• [Document text]
#####
The Baker brothers made a good strike about 2km east of the spot where Sam found the “Barbara”, and it may have been around the same time in the early 1940s. In my time the Bakers could have worked on the mines or with the Water Supply. Their strike was not far from the Coolgardie-Norseman pipeline. I remember the Bakers around the town and I think they were members of the Rifle Club. There were small shows at places like Carbine where the pastoralist Jim Crawford had his homestead, his mine, and a battery where the ore was crushed and treated for gold. He had an attractive daughter, “Bonna”, who was in her early twenties. She worked for the Road Board at its office on the corner of Bayley and Lefroy Streets. She went out to the homestead on weekends. The Chairman of the Board was old Bill Faahan, one of the early pioneers of the district, and the Secretary was Pat Moran.
The miners staying at Lathrope’s were a pretty good bunch and did not mind you joining in their fun times. On Sunday mornings after payday they would run a small two-up game and it was not long before I was initiated. I would like to say that I was lucky and cleaned the school out but nothing like that happened. I backed the head and won some and lost some, and then was given the kip and tossed tails. The game is fair enough but luck is important.
One of the miners was a chap named Joe Coffey who had a blue car, a Terraplane as I recall, which was a coupe with a dickey-seat (rumble seat) at the back. When he went off to work the front seat and the dickey-seat would be crammed with his workmates. They were a happy-go-lucky lot and all lived at the “White Hart”. It never seemed too much trouble for Joe to pile them in and off. Joe, who was probably 40, had the occasional chat with me and I remember him saying that he was at Bonnie Vale, near Coolgardie, when the entombed miner, Varischetti, was rescued after being trapped underground in a stope (the excavation above a level or drive created as the ore is removed) on the No. 10 level, when the Westralia mine was flooded by torrential rains on 19 March 1907.
The floodwaters were fifty feet above the No. 10 level and it was a case of all hands to the pumps to try and pump out a million gallons of water. Progress was slow and divers were sent for on the third day. Two divers, Hearne and Curtis, arrived in the town early the next day and went on to Bonnie Vale, 6 miles to the north, where they were joined by Frank Hughes from Kalgoorlie. He was a miner and an ex-diver. The story has been retold in several books and articles, and will be portrayed in a movie, End of the Line, proposed to be filmed in and around Coolgardie, so no need for details here (NOTE: it does not appear that that film was made, however a 2019 documentary, My Name is Charlie, was made). Sufficient to say that Modesto Varischetti was brought out of the depths by Frank Hughes nearly ten days after the mine flooded, and special tributes were rightly paid to the divers, Hughes, Fox, Hearne, and Curtis, for the success of the rescue of the entombed miner from his air pocket refuge on the No. 10 level. Mining accidents stay in your mind, more so if they happen to friends. I remember some happening in my days on the goldfields which I may mention later.
#####
• [Data rows]

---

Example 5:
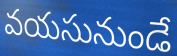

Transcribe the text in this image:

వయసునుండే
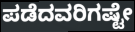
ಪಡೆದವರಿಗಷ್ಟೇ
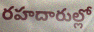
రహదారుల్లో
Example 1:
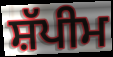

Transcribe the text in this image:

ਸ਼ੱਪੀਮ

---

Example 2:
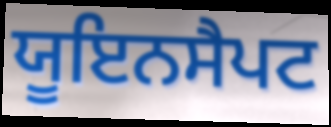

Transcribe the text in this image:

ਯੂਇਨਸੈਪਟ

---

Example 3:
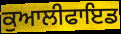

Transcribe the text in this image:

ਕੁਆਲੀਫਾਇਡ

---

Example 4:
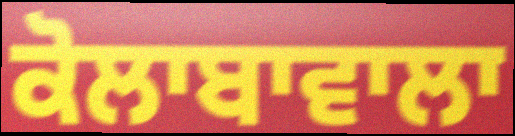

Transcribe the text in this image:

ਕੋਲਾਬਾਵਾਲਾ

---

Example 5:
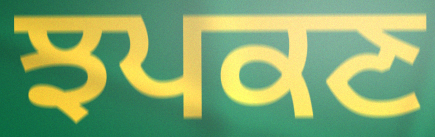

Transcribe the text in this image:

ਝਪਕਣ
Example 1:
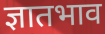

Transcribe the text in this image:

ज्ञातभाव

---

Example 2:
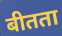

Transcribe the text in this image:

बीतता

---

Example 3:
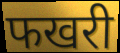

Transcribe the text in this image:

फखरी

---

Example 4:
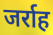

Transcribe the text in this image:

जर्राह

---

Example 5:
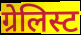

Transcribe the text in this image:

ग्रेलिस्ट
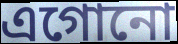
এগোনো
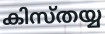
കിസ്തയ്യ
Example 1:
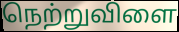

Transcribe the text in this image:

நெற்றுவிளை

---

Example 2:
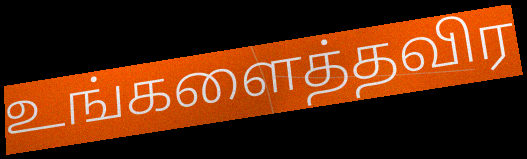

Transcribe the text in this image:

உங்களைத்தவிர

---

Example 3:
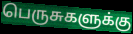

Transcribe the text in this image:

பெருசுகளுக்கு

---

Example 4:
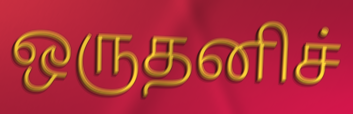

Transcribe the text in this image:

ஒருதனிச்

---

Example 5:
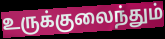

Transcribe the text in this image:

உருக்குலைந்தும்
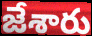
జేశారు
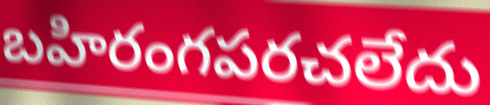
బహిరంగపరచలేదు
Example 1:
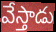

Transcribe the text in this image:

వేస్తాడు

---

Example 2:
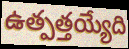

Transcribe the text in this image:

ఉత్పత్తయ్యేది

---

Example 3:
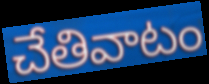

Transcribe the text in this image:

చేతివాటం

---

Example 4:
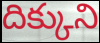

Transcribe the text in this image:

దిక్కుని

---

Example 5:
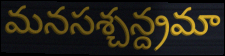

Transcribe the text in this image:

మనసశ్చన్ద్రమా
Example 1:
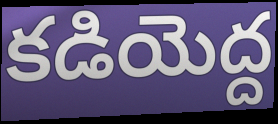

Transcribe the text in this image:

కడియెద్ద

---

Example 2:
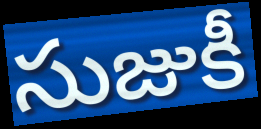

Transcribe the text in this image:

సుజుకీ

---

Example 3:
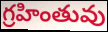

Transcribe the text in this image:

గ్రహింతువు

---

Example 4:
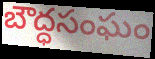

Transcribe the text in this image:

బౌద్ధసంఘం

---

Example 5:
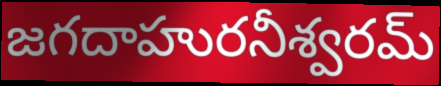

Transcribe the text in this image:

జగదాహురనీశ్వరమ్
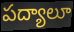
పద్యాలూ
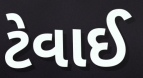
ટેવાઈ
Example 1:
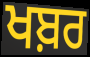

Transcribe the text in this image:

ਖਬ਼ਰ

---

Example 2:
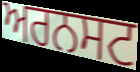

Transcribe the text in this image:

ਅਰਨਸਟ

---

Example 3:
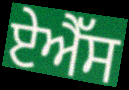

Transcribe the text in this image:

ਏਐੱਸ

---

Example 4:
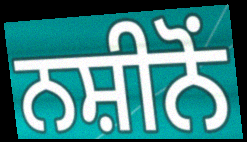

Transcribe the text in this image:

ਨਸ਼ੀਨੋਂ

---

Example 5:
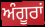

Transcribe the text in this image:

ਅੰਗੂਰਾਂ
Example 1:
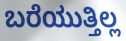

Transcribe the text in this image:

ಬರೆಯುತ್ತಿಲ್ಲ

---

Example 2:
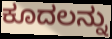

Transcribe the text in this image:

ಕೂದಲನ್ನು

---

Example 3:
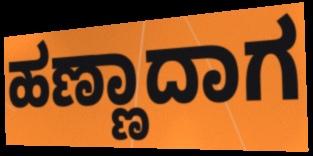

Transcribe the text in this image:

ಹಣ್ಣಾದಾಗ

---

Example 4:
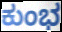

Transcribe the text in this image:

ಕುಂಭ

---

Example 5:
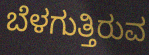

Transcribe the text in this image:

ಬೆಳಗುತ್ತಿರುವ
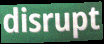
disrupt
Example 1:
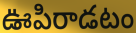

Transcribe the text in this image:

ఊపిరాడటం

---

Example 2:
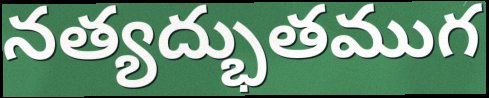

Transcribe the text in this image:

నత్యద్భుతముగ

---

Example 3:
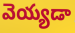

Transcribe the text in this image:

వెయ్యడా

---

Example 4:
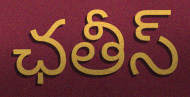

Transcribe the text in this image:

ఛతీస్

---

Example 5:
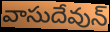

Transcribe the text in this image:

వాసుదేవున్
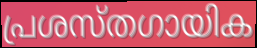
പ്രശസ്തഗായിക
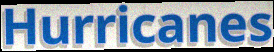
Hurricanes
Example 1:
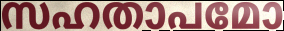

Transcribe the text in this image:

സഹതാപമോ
#####
• [Problem]
According to the goldfields passage, who brought Modesto Varischetti out of the flooded mine? Rely only on the goldfields passage, not on the rows.

• [Response]
Frank Hughes